Stephen was using a simple inventory classification system, assigning each of the sheets a numbered identity, which he marked in soft pencil at the top right, and labeling his own sheet-by-sheet translations to match. A medium-length letter might take a half hour to transcribe, though things should move faster once Stephen became familiar with the handwriting of any individuals who were represented multiple times. However, this letter about becoming ranger at Woodstock was new. It was from someone he did not yet recognize among the find.

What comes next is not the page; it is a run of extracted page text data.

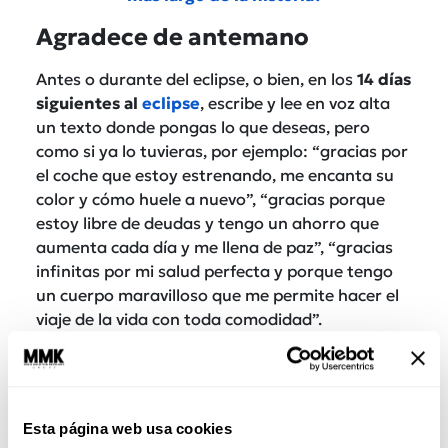
Agradece de antemano
Antes o durante del eclipse, o bien, en los
14 días
siguientes al
eclipse
, escribe y lee en voz alta
un texto donde pongas lo que deseas, pero
como si ya lo tuvieras, por ejemplo: “gracias por
el coche que estoy estrenando, me encanta su
color y cómo huele a nuevo”, “gracias porque
estoy libre de deudas y tengo un ahorro que
aumenta cada día y me llena de paz”, “gracias
infinitas por mi salud perfecta y porque tengo
un cuerpo maravilloso que me permite hacer el
viaje de la vida con toda comodidad”.
Esta página web usa cookies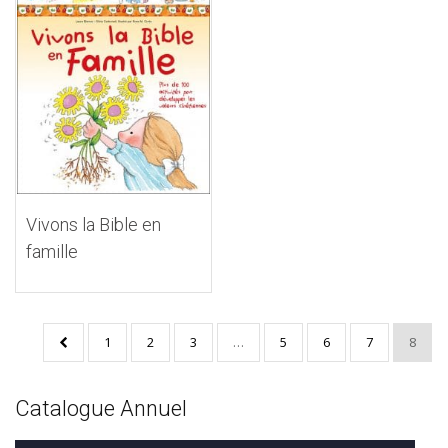
Vivons la Bible en
famille
1
2
3
…
5
6
7
8
Catalogue Annuel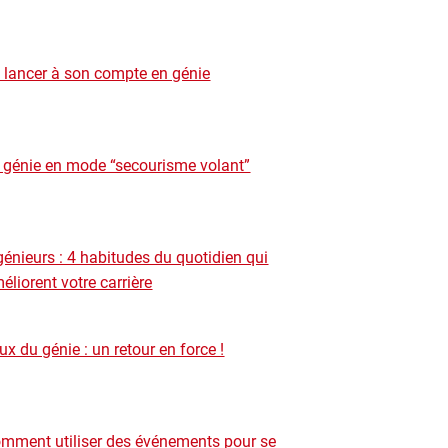
 lancer à son compte en génie
 génie en mode “secourisme volant”
génieurs : 4 habitudes du quotidien qui
éliorent votre carrière
ux du génie : un retour en force !
mment utiliser des événements pour se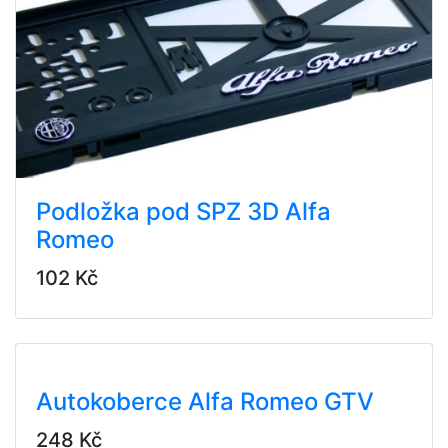
Podložka pod SPZ 3D Alfa
Romeo
102 Kč
Autokoberce Alfa Romeo GTV
248 Kč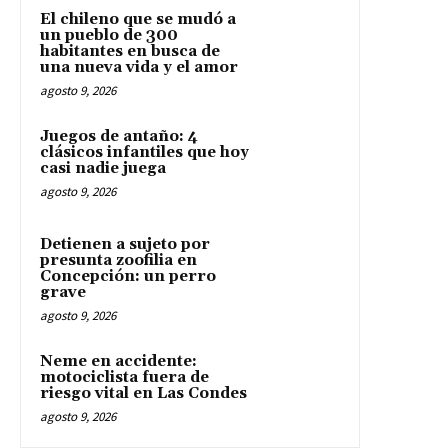
El chileno que se mudó a
un pueblo de 300
habitantes en busca de
una nueva vida y el amor
agosto 9, 2026
Juegos de antaño: 4
clásicos infantiles que hoy
casi nadie juega
agosto 9, 2026
Detienen a sujeto por
presunta zoofilia en
Concepción: un perro
grave
agosto 9, 2026
Neme en accidente:
motociclista fuera de
riesgo vital en Las Condes
agosto 9, 2026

As a college student at Oxford, Stephen had liked this sort of work, which was called paleography. Few people could do it. England might have literally millions of unread ancient documents, but only a dwindling number of people could actually read them. Most university budgets were under pressure and recently many paid positions in paleography had been cut. The same pinch was on in the public sector, although strong pockets of skills remained at the museums and government record offices that maintained archives b
ack to the centuries before the Norman Conquest of 1066. Fortunately, the faculty and librarians at Oxford remained strong, for the moment, and he was glad to have been given close supervision and training.

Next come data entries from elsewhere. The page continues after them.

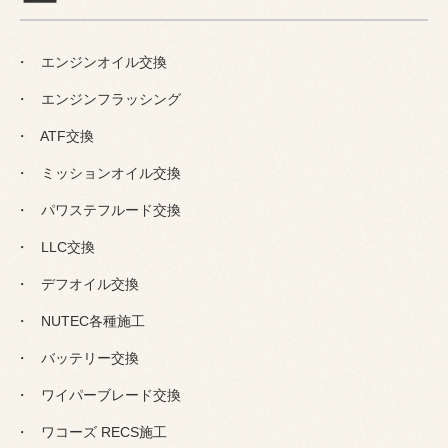
エンジンオイル交換
エンジンフラッシング
ATF交換
ミッションオイル交換
パワステフルード交換
LLC交換
デフオイル交換
NUTEC各種施工
バッテリー交換
ワイパーブレード交換
ワコーズ RECS施工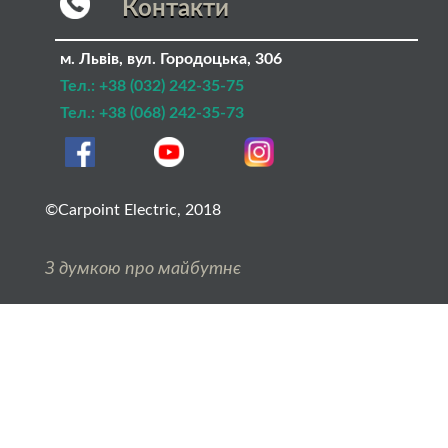
Контакти
м. Львів
,
вул. Городоцька, 306
Тел.:
+38 (032) 242-35-75
Тел.:
+38 (068) 242-35-73
©Carpoint Electric, 2018
З думкою про майбутнє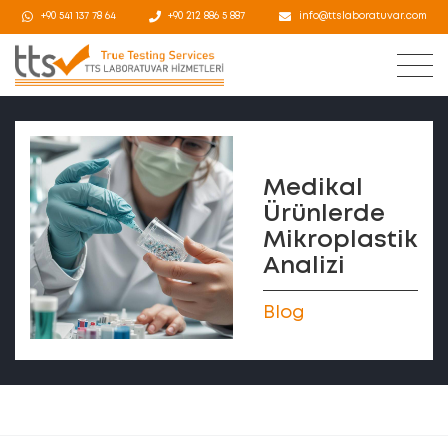
+90 541 137 78 64
+90 212 886 5 887
info@ttslaboratuvar.com
Medikal
Ürünlerde
Mikroplastik
Analizi
Blog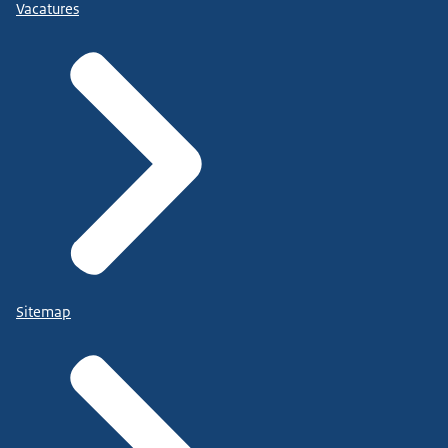
Vacatures
Sitemap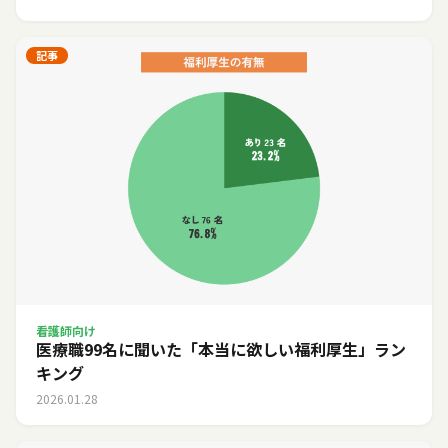
記事
看護師向け
医療職99名に聞いた「本当に欲しい福利厚生」ラン
キング
2026.01.28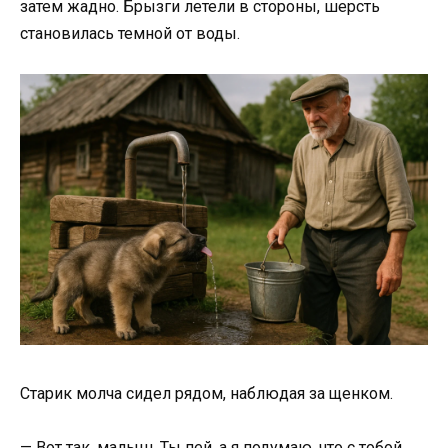
затем жадно. Брызги летели в стороны, шерсть
становилась темной от воды.
Старик молча сидел рядом, наблюдая за щенком.
— Вот так, малыш. Ты пей, а я подумаю, что с тобой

Stephen’s undergraduate course at Oxford led him to a dual degree in English and classics. His focus was poetry. He especially liked the period of English writing from 1550 to 1650, when the ancient classics had perhaps their most obvious influence on what was being written and created in English. Translations from the Greek and Latin authors were popular—with some, such as Chapman’s Homer, notably appearing as English verse quite different in style from the originals. That was because later Tudor and Stuart writers loved playing around with language; constructing new meters, verse styles, and rhyming schemes; and enriching them with rhetorical devices, puns, and double entendres to amuse their readers, as when Hamlet tells Ophelia “get thee to a nunnery,” which could be directing her to either a convent or a brothel. They decorated their sentences the way an interior decorator styled a fine sitting room. Stephen also had a soft spot for the nineteenth-century young Romantic poets—Byron, Shelley, and Keats—because they were also worshippers of the classics, creating their own latter-day epics, cantos, and odes.

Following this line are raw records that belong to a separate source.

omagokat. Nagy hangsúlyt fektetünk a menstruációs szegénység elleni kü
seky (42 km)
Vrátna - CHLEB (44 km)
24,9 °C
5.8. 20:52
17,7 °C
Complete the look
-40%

In those college days, it hadn’t seemed to Stephen that his concentration in classics was an obscure, tiny backwater for twentieth-century study. The university was divided up into about forty supportive residential colleges, each with its own quadrangles, libraries, dining halls, and grounds for scholars. Magdalen College was his home. It housed about four hundred undergraduates and two hundred graduate students, and even with scores of possible concentrations, about a dozen of his fellow Magdalen undergrads were also neck deep into classics. And his classics tutor was based there as well. Besides, the rest of his studies were concentrated in the English department, one of the largest in the school. So in that small world at Oxford, he was a mainstream scholar.